▶ _TASK ITEM_: The full listing, returned exactly and free of pictures, is the expected answer.

▶ _DATA SEGMENT_:
■ ■ ■ ■
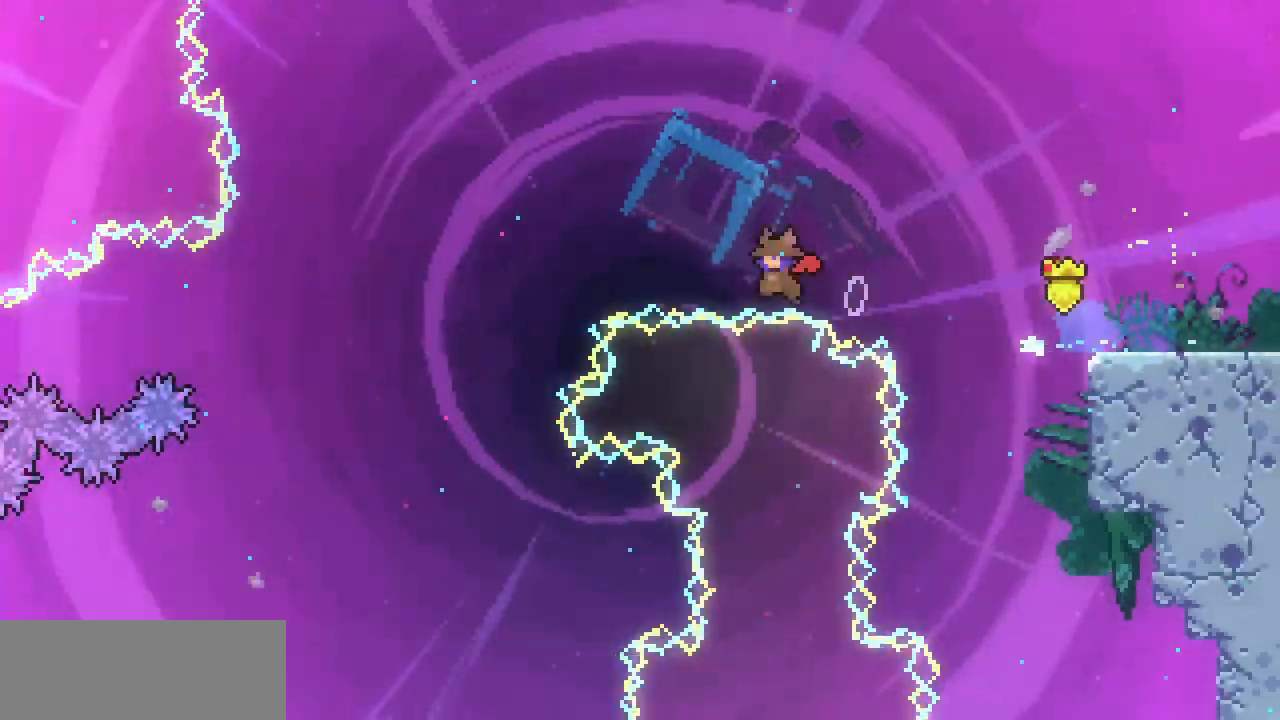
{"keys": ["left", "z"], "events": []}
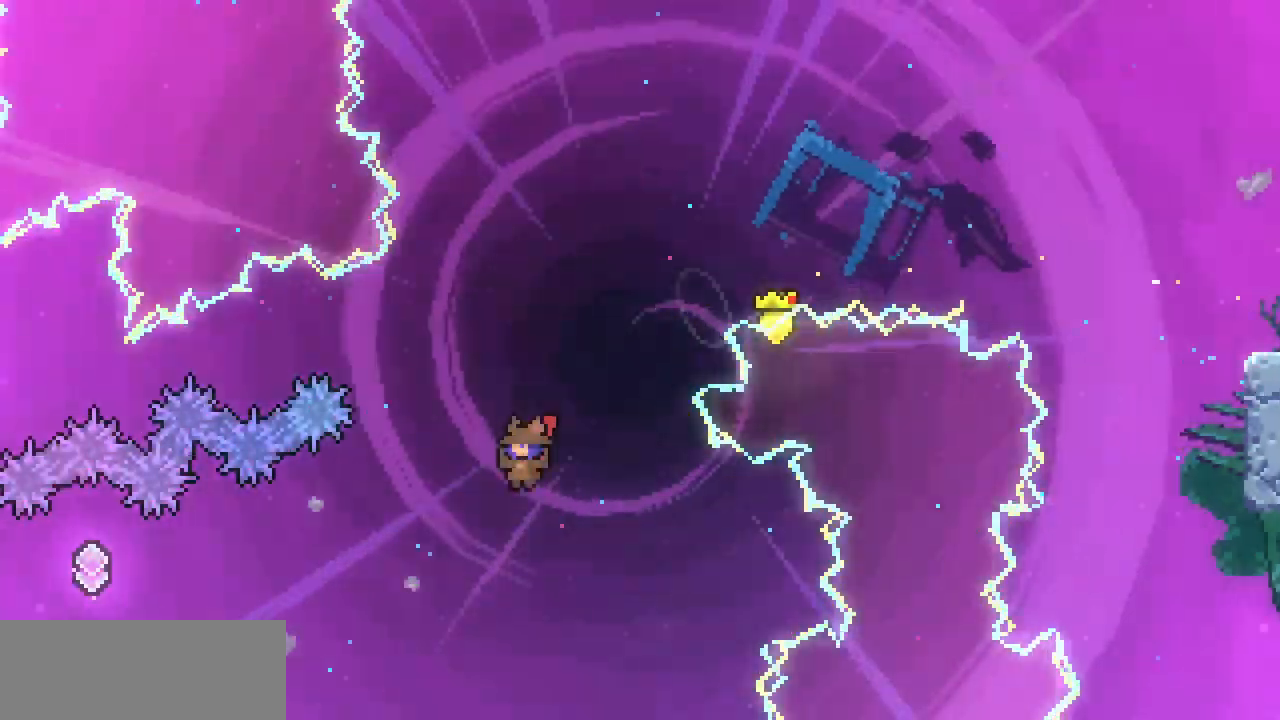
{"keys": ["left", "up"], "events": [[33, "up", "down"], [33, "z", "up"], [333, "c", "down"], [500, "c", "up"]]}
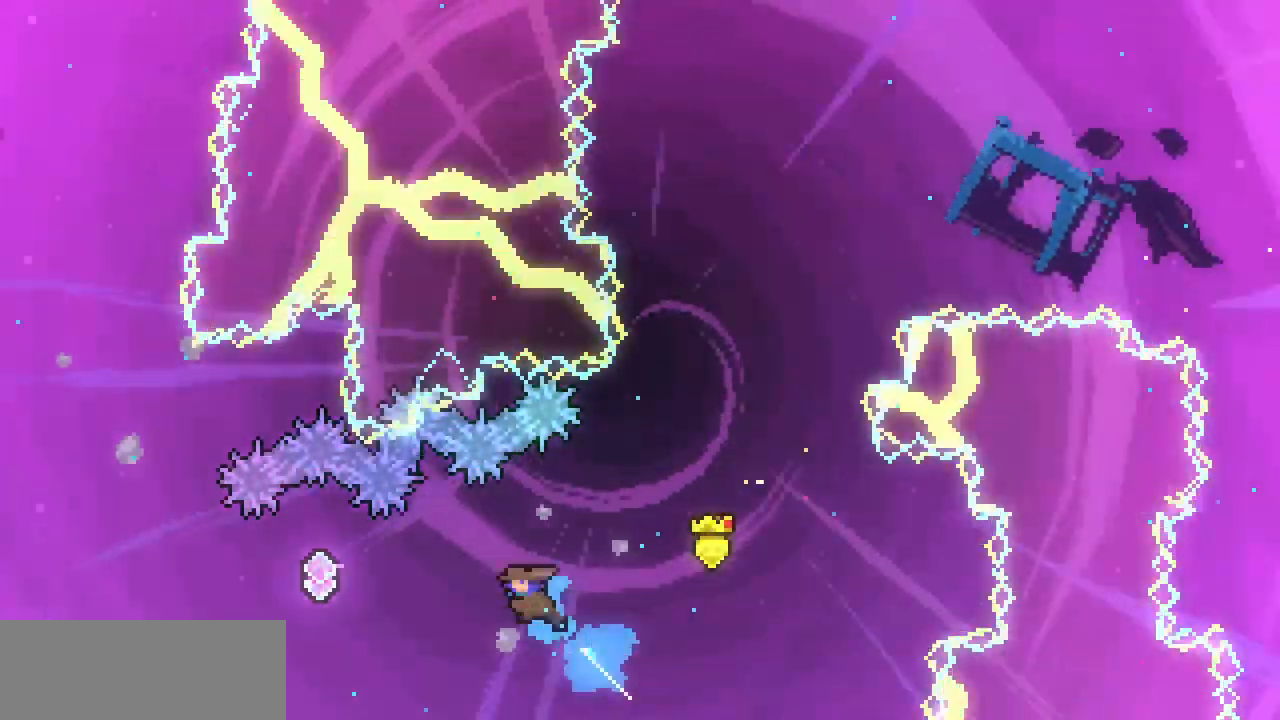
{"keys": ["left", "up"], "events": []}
■ ■ ■ ■
▶ _RESULT_:
{"keys": ["left", "z"], "events": []}
{"keys": ["left", "up"], "events": [[33, "up", "down"], [33, "z", "up"], [333, "c", "down"], [500, "c", "up"]]}
{"keys": ["left", "up"], "events": []}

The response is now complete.